Kabobs are the beginner's entryway into grilling—a simple, meaty appetizer with just enough veggies to give off a healthy veneer.
They're also endlessly customizable according to your tastebuds: "They date back to the caveman times," says Katie Hagan-Whelchel, the chef de cuisine at Thomas Keller’s Ad Hoc in Yountville, CA. "It's a food that spans all sorts of different cultures."
Your protein and veggies might vary, but the basic tenets of kabob shouldn't. Ad Hoc uses shrimp or swordfish in their skewers, but you may prefer chunks of tofu or beef. Your preference doesn’t matter: All of the above go well with kabob-favorite veggies like tomatoes, squash, and red onion. Hagan-Whelchel also likes cutting corn cobs into little rounds and blanching them before adding to the skewer.
No matter your picks, make sure your vegetables and protein are cut into roughly the same size and thickness. Your vegetables should be fully cooked by the time your protein is done—but not overcooked, so don’t chop too small.
"As much as I love onion, no one’s gonna want to chomp down on a raw piece of onion," says Hagan-Whelchel. "It's all about manipulating the food and not letting the food manipulate you.”
For her shrimp, Hagan-Whelchel uses a charmoula spice blend marinade, a traditional Moroccan mixture with cumin, salt, coriander, black pepper, ginger, sweet paprika, coriander, cayenne, turmeric, and "back notes of cinnamon, so it’s really fragrant," she says. Mix it with some olive oil and let the vegetables and protein sit in the marinade for at least 30 minutes.
Meanwhile, a little safety point: While Hagan-Whelchel says it doesn't matter whether you use wood or metal skewers, if you do use wood, make sure to submerge them under water before assembling. Otherwise, you risk them catching on fire and ruining your dish (or even your home).
At Ad Hoc, they use an eight-inch skewer because it "hangs off the plate a little bit, and is easy for the guests to pick up," she says. Packed tightly, it's the perfect length for two or three pieces of shrimp interspersed with vegetables.
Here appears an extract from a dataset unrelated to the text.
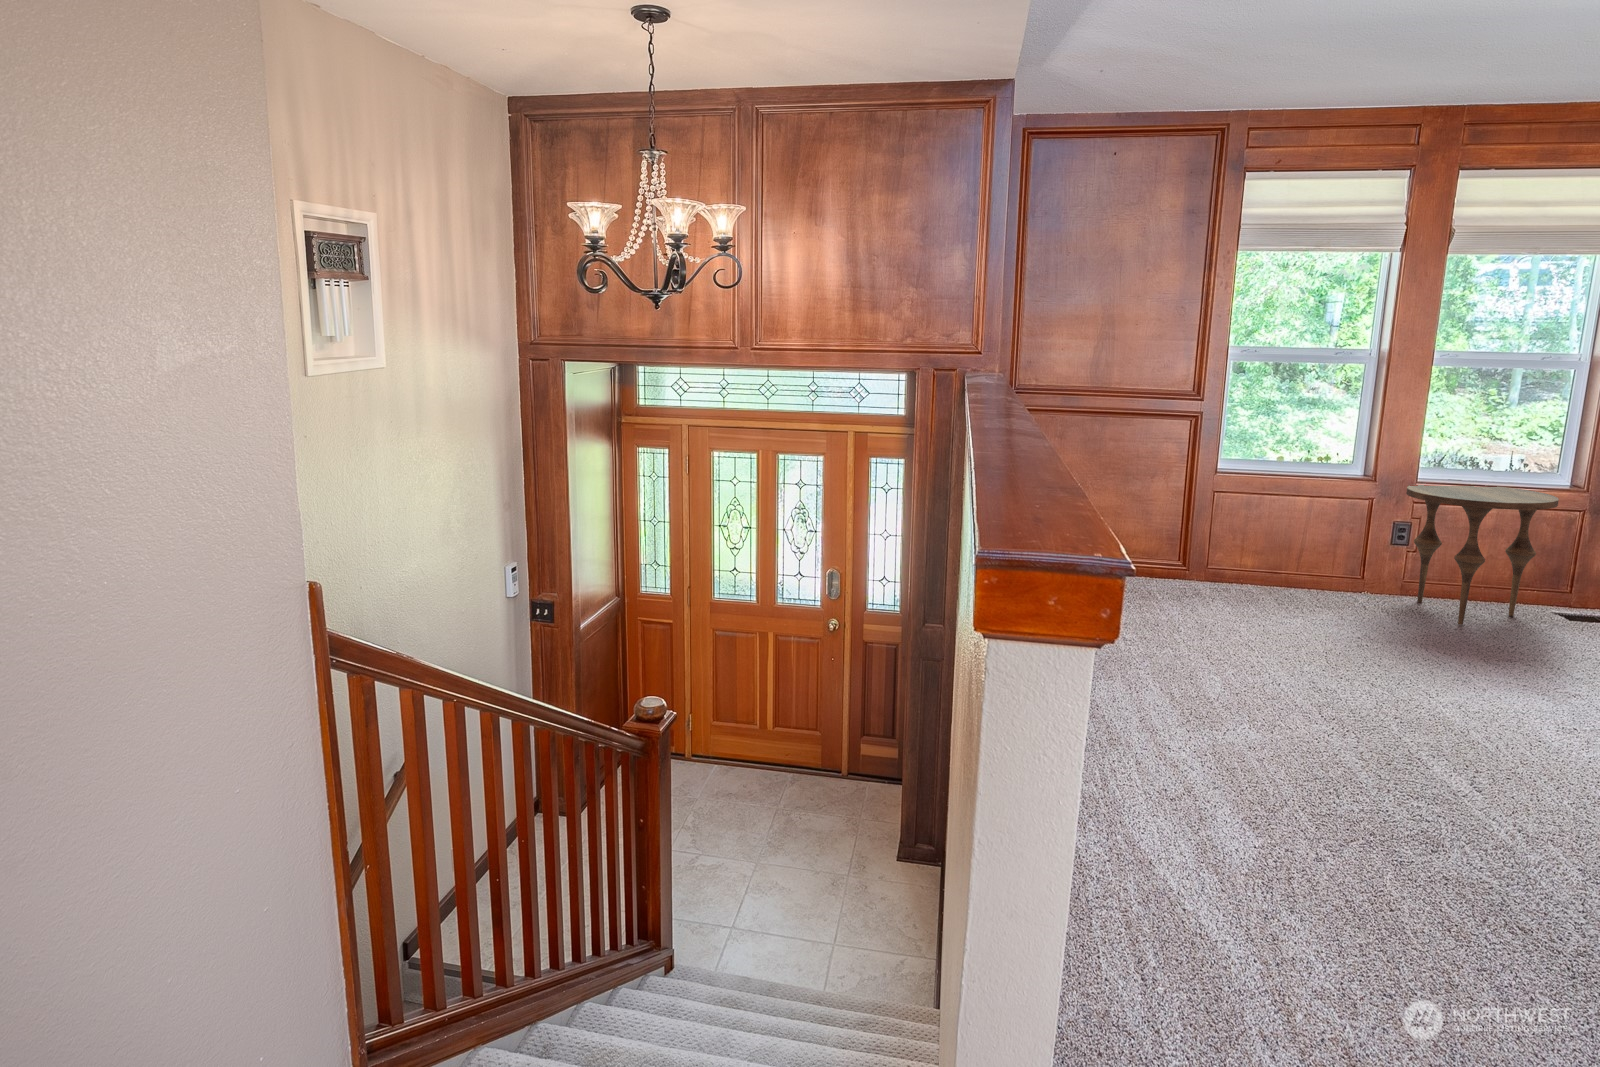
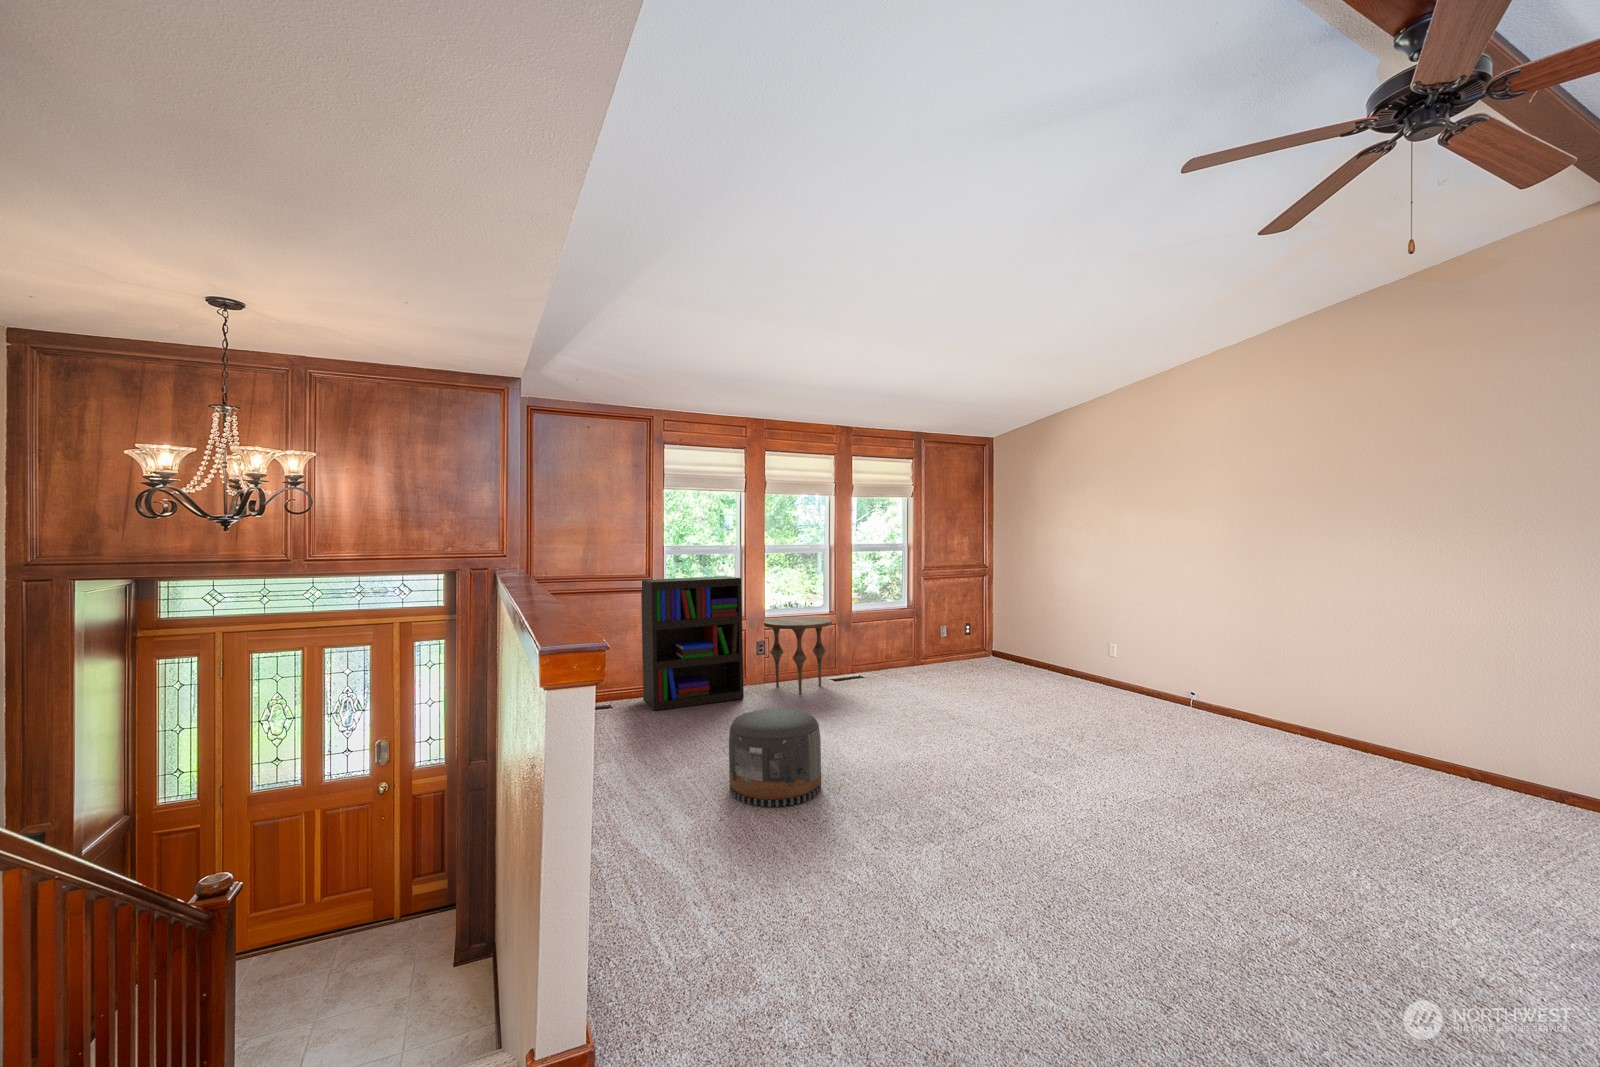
bookshelf: none [1173,398,1369,610] -> present [641,576,744,711]
pouf: none [1264,631,1448,793] -> present [729,708,821,807]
"The closer the better," Hagan-Whelchel says. "If you have things spread out way too far, they’ll have different cooking times." The more connected surface area your kabob covers, the less likelihood any of your protein will turn out raw.
Ad Hoc's Chermoula Shrimp
Hagan-Whelchel uses a plancha, or a flat-top grill, to cook her skewers, but home chefs could use a grill or even a sauté pan "if you’re desperate," she says. The main objective is putting a quick sear on your protein’s exterior, which "creates a barrier and then cooks really quickly, so you’re not jeopardizing the integrity of the product."
- Pre-heat grill or plancha on high heat.
- Soak wooden skewers for 15 minutes.
- Clean, de-vein shrimp, leave head on and shell.
- Marinate shrimp with canola oil & chermoula spice
- Cut red onion petals ¼ of an inch, pineapple 1x1 inch cubes.
- Assemble skewers: pineapple, red onion, shrimp and repeat. Make sure to have 2 shrimp per skewer and try to go directly through the middle of the fruit and vegetable, and with the shrimp go through just behind the head and tail.
- Make sure grill is well oiled so that the skewer won’t stick; place skewer on grill and flip after 4 minutes on each side.